Dans les années 80 –90, on a essayé de caractériser de manière plus fine au plan linguistique les procédés utilisés par la langue de bois (cf. DAD, p.336). Les traits sélectionnés concernent autant la syntaxe que le lexique :

a)  la désagentivité : l’effacement de l’agent dans des tournures verbales passives.

b) la dépersonnalisation : la substitution de tournures impersonnelles aux tournures personnelles

c) la substantivité (appelée parfois « style substantif ») : le remplacement des syntagmes verbaux par des syntagmes nominaux complexes et plus abstraits

d) l’épithétisme : la multiplication des compléments déterminatifs du nom et des adjectifs épithètes

e) une terminologie restreinte, synonymique, autoréférentielle

f) une phraséologie originale, reposant sur des figements syntaxiques stables et une sloganisation développée

g) une opacité référentielle importante

h) des rituels communicationnels identifiables.

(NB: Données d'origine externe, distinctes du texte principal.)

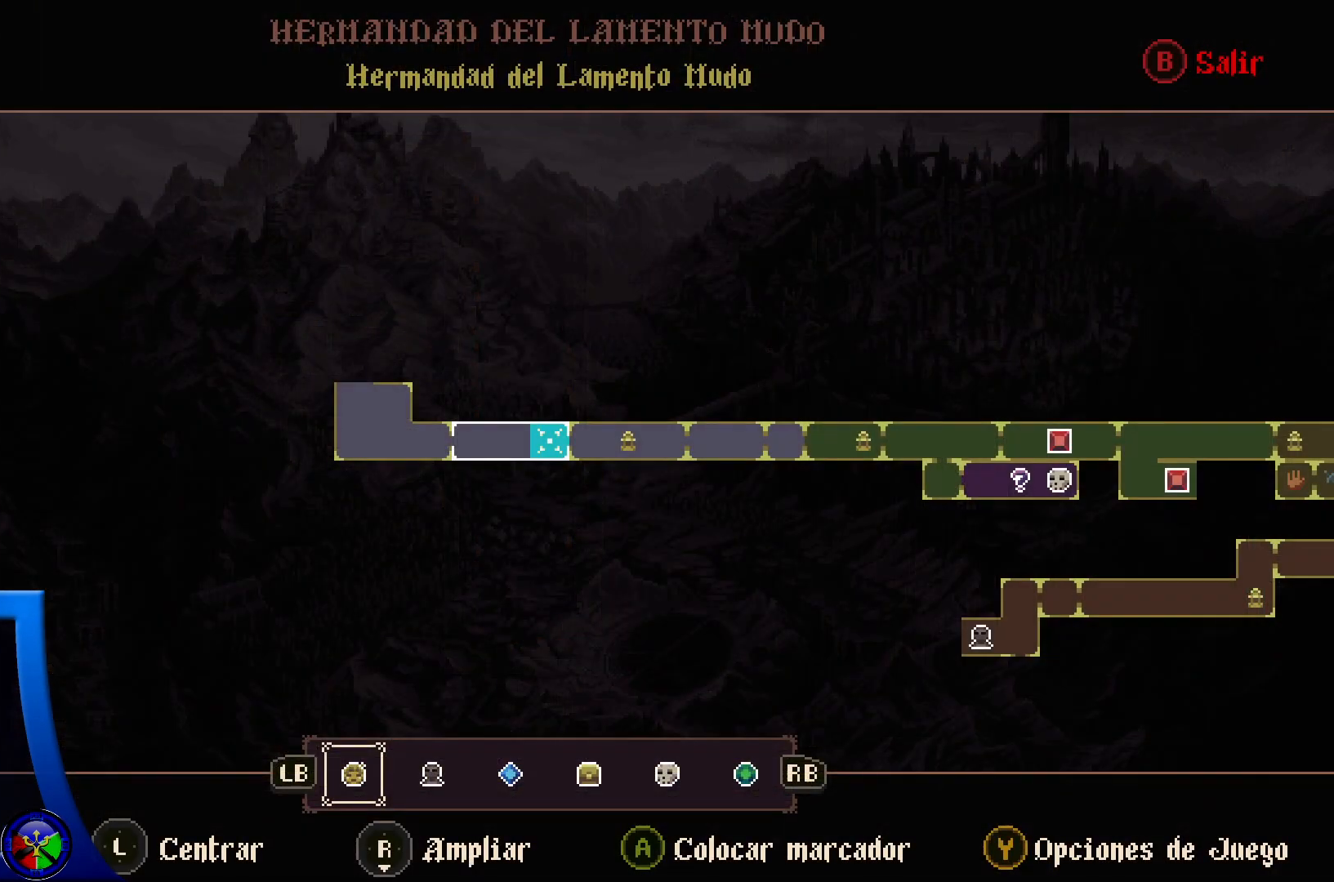
{"buttons": ["SELECT"], "left_stick": "center", "right_stick": "center", "events": [[467, "SELECT", "down"]]}
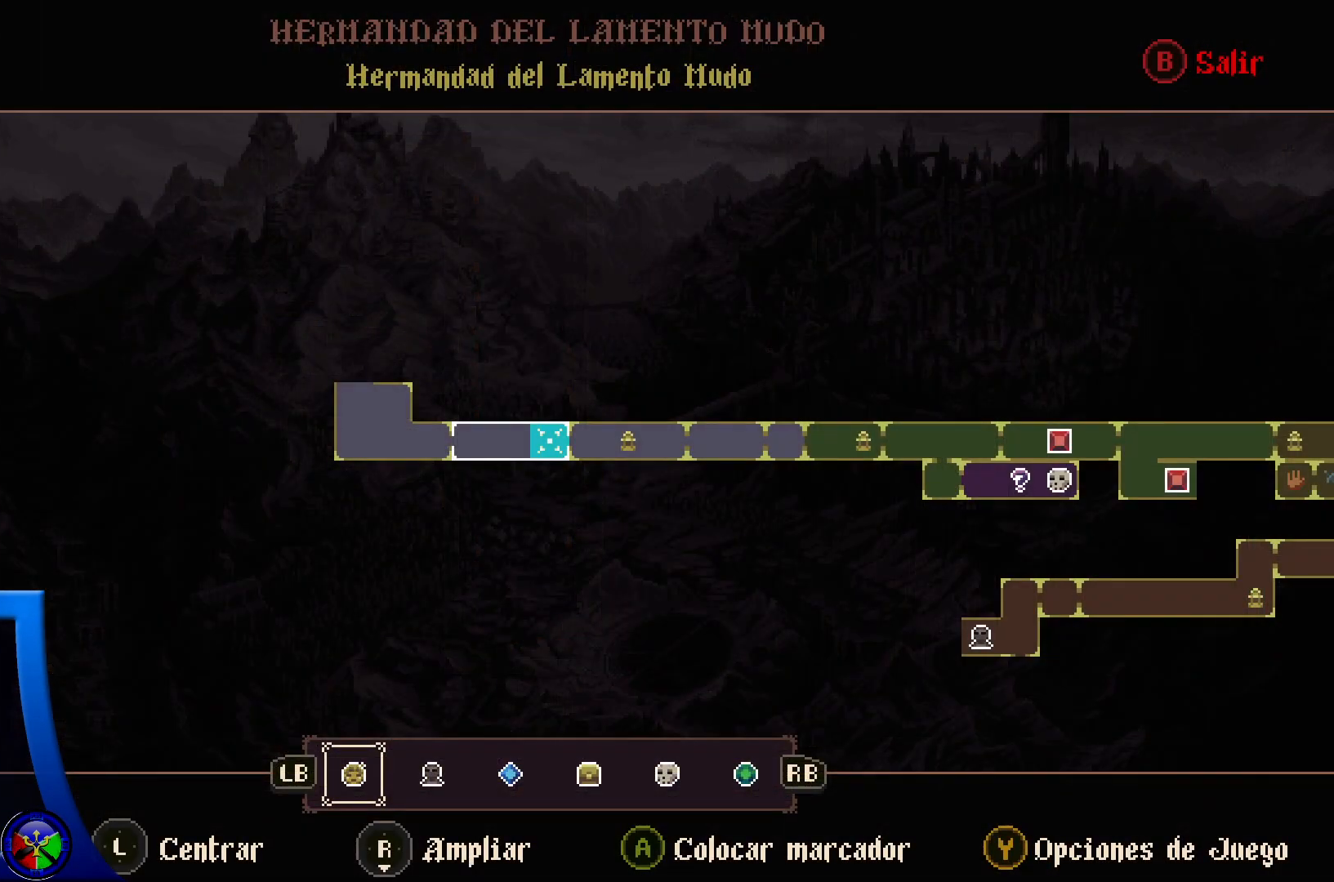
{"buttons": ["L2"], "left_stick": "left", "right_stick": "center", "events": [[67, "SELECT", "up"], [350, "L2", "down"], [400, "left_stick", "left"]]}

L’étude de la langue de bois peut être envisagée, en fonction du sens qu’on donne à cette expression dans deux directions :

- l’étude des discours de propagande ou à contenu idéologique fort

- l’étude des discours forgés dans des institutions, dans des milieux professionnels (cf. le discours pédagogique dans les IUFM) ; on se rapproche alors du sens de « jargon », dans son sens péjoratif (cf. PR : «  Péj. Langage particulier à un groupe et caractérisé par sa complication, l'affectation de certains mots, de certaines tournures. Le jargon des Précieuses. La piété de bon ton, « sans barbarie scolastique ni jargon mystique » (Renan) ».)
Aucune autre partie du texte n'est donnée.